(Provided material)

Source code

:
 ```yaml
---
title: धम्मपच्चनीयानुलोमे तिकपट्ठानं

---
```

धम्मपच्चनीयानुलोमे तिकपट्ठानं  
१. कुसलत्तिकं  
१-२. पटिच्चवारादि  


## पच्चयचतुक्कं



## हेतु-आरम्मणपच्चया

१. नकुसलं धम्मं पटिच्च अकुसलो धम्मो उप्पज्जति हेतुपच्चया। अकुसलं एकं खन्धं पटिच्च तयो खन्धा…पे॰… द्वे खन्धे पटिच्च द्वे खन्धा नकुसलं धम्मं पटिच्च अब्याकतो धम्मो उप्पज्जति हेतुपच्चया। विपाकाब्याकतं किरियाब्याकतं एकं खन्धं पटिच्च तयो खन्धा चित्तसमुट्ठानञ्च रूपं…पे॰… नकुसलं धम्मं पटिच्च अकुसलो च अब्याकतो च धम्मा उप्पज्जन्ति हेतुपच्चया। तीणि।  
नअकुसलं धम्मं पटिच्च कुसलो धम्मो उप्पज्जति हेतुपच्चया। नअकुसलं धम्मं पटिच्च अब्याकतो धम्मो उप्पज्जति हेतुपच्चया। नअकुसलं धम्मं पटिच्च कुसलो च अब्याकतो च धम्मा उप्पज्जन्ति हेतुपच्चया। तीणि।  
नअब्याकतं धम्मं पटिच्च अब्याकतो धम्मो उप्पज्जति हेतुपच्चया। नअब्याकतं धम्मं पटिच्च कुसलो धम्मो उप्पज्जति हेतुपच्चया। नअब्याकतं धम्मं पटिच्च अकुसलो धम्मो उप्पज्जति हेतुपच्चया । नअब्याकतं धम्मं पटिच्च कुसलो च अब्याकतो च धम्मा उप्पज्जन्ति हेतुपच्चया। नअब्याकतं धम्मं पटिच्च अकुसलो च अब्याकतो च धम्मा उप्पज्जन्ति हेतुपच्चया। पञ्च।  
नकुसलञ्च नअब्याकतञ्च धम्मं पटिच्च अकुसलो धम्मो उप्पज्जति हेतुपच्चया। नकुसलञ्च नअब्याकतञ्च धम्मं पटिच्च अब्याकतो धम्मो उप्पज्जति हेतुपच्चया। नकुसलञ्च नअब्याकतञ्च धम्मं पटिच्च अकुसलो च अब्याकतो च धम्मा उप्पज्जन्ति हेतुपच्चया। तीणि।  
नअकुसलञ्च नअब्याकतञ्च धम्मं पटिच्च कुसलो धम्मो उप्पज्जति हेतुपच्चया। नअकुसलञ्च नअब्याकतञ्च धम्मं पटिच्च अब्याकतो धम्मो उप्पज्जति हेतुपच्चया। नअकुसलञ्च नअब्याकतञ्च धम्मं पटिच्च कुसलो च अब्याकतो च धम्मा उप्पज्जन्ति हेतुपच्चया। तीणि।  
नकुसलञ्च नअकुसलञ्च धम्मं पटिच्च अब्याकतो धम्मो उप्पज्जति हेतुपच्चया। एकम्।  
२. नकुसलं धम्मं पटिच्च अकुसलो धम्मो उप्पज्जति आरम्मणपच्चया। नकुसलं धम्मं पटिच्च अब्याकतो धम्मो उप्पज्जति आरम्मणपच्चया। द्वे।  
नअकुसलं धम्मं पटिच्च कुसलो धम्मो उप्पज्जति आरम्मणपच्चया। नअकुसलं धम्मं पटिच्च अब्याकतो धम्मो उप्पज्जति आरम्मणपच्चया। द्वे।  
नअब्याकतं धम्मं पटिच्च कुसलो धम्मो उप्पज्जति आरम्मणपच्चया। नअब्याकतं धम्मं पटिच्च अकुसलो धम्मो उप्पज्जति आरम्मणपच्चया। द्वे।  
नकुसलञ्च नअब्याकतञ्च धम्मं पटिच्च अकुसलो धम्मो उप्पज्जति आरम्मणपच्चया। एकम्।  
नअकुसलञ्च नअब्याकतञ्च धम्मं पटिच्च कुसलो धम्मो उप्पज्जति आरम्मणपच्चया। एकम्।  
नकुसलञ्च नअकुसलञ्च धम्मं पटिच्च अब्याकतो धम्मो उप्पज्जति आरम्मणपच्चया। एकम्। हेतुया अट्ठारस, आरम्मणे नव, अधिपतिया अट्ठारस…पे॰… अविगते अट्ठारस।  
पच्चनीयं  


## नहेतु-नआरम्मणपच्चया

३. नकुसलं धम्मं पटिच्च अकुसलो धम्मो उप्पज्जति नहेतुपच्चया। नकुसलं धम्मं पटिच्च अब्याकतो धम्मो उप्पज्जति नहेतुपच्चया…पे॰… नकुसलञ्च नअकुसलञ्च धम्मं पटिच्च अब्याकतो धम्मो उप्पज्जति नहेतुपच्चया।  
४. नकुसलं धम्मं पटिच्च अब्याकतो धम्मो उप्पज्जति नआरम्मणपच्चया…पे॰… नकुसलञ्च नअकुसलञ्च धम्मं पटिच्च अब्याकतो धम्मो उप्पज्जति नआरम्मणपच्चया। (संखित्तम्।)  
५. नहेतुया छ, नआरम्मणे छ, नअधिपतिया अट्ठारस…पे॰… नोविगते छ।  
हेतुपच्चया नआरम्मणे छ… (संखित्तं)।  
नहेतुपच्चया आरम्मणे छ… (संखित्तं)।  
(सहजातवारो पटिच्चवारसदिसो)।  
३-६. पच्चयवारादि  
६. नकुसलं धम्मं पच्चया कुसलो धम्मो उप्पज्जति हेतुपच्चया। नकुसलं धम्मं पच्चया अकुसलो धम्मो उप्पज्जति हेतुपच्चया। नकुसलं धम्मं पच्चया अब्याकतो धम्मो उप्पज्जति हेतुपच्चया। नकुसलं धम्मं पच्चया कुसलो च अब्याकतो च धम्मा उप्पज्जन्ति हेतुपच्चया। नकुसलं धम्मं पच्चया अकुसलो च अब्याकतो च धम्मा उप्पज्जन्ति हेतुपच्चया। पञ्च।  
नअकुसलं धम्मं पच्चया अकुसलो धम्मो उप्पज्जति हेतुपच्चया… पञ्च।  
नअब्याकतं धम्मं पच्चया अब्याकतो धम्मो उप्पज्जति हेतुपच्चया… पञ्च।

(End Provided material)

Assignment:
Would you restate the records word for word?

Exercise answer:
Source code

:
 ```yaml
---
title: धम्मपच्चनीयानुलोमे तिकपट्ठानं

---
```

धम्मपच्चनीयानुलोमे तिकपट्ठानं  
१. कुसलत्तिकं  
१-२. पटिच्चवारादि  


## पच्चयचतुक्कं



## हेतु-आरम्मणपच्चया

१. नकुसलं धम्मं पटिच्च अकुसलो धम्मो उप्पज्जति हेतुपच्चया। अकुसलं एकं खन्धं पटिच्च तयो खन्धा…पे॰… द्वे खन्धे पटिच्च द्वे खन्धा नकुसलं धम्मं पटिच्च अब्याकतो धम्मो उप्पज्जति हेतुपच्चया। विपाकाब्याकतं किरियाब्याकतं एकं खन्धं पटिच्च तयो खन्धा चित्तसमुट्ठानञ्च रूपं…पे॰… नकुसलं धम्मं पटिच्च अकुसलो च अब्याकतो च धम्मा उप्पज्जन्ति हेतुपच्चया। तीणि।  
नअकुसलं धम्मं पटिच्च कुसलो धम्मो उप्पज्जति हेतुपच्चया। नअकुसलं धम्मं पटिच्च अब्याकतो धम्मो उप्पज्जति हेतुपच्चया। नअकुसलं धम्मं पटिच्च कुसलो च अब्याकतो च धम्मा उप्पज्जन्ति हेतुपच्चया। तीणि।  
नअब्याकतं धम्मं पटिच्च अब्याकतो धम्मो उप्पज्जति हेतुपच्चया। नअब्याकतं धम्मं पटिच्च कुसलो धम्मो उप्पज्जति हेतुपच्चया। नअब्याकतं धम्मं पटिच्च अकुसलो धम्मो उप्पज्जति हेतुपच्चया । नअब्याकतं धम्मं पटिच्च कुसलो च अब्याकतो च धम्मा उप्पज्जन्ति हेतुपच्चया। नअब्याकतं धम्मं पटिच्च अकुसलो च अब्याकतो च धम्मा उप्पज्जन्ति हेतुपच्चया। पञ्च।  
नकुसलञ्च नअब्याकतञ्च धम्मं पटिच्च अकुसलो धम्मो उप्पज्जति हेतुपच्चया। नकुसलञ्च नअब्याकतञ्च धम्मं पटिच्च अब्याकतो धम्मो उप्पज्जति हेतुपच्चया। नकुसलञ्च नअब्याकतञ्च धम्मं पटिच्च अकुसलो च अब्याकतो च धम्मा उप्पज्जन्ति हेतुपच्चया। तीणि।  
नअकुसलञ्च नअब्याकतञ्च धम्मं पटिच्च कुसलो धम्मो उप्पज्जति हेतुपच्चया। नअकुसलञ्च नअब्याकतञ्च धम्मं पटिच्च अब्याकतो धम्मो उप्पज्जति हेतुपच्चया। नअकुसलञ्च नअब्याकतञ्च धम्मं पटिच्च कुसलो च अब्याकतो च धम्मा उप्पज्जन्ति हेतुपच्चया। तीणि।  
नकुसलञ्च नअकुसलञ्च धम्मं पटिच्च अब्याकतो धम्मो उप्पज्जति हेतुपच्चया। एकम्।  
२. नकुसलं धम्मं पटिच्च अकुसलो धम्मो उप्पज्जति आरम्मणपच्चया। नकुसलं धम्मं पटिच्च अब्याकतो धम्मो उप्पज्जति आरम्मणपच्चया। द्वे।  
नअकुसलं धम्मं पटिच्च कुसलो धम्मो उप्पज्जति आरम्मणपच्चया। नअकुसलं धम्मं पटिच्च अब्याकतो धम्मो उप्पज्जति आरम्मणपच्चया। द्वे।  
नअब्याकतं धम्मं पटिच्च कुसलो धम्मो उप्पज्जति आरम्मणपच्चया। नअब्याकतं धम्मं पटिच्च अकुसलो धम्मो उप्पज्जति आरम्मणपच्चया। द्वे।  
नकुसलञ्च नअब्याकतञ्च धम्मं पटिच्च अकुसलो धम्मो उप्पज्जति आरम्मणपच्चया। एकम्।  
नअकुसलञ्च नअब्याकतञ्च धम्मं पटिच्च कुसलो धम्मो उप्पज्जति आरम्मणपच्चया। एकम्।  
नकुसलञ्च नअकुसलञ्च धम्मं पटिच्च अब्याकतो धम्मो उप्पज्जति आरम्मणपच्चया। एकम्। हेतुया अट्ठारस, आरम्मणे नव, अधिपतिया अट्ठारस…पे॰… अविगते अट्ठारस।  
पच्चनीयं  


## नहेतु-नआरम्मणपच्चया

३. नकुसलं धम्मं पटिच्च अकुसलो धम्मो उप्पज्जति नहेतुपच्चया। नकुसलं धम्मं पटिच्च अब्याकतो धम्मो उप्पज्जति नहेतुपच्चया…पे॰… नकुसलञ्च नअकुसलञ्च धम्मं पटिच्च अब्याकतो धम्मो उप्पज्जति नहेतुपच्चया।  
४. नकुसलं धम्मं पटिच्च अब्याकतो धम्मो उप्पज्जति नआरम्मणपच्चया…पे॰… नकुसलञ्च नअकुसलञ्च धम्मं पटिच्च अब्याकतो धम्मो उप्पज्जति नआरम्मणपच्चया। (संखित्तम्।)  
५. नहेतुया छ, नआरम्मणे छ, नअधिपतिया अट्ठारस…पे॰… नोविगते छ।  
हेतुपच्चया नआरम्मणे छ… (संखित्तं)।  
नहेतुपच्चया आरम्मणे छ… (संखित्तं)।  
(सहजातवारो पटिच्चवारसदिसो)।  
३-६. पच्चयवारादि  
६. नकुसलं धम्मं पच्चया कुसलो धम्मो उप्पज्जति हेतुपच्चया। नकुसलं धम्मं पच्चया अकुसलो धम्मो उप्पज्जति हेतुपच्चया। नकुसलं धम्मं पच्चया अब्याकतो धम्मो उप्पज्जति हेतुपच्चया। नकुसलं धम्मं पच्चया कुसलो च अब्याकतो च धम्मा उप्पज्जन्ति हेतुपच्चया। नकुसलं धम्मं पच्चया अकुसलो च अब्याकतो च धम्मा उप्पज्जन्ति हेतुपच्चया। पञ्च।  
नअकुसलं धम्मं पच्चया अकुसलो धम्मो उप्पज्जति हेतुपच्चया… पञ्च।  
नअब्याकतं धम्मं पच्चया अब्याकतो धम्मो उप्पज्जति हेतुपच्चया… पञ्च।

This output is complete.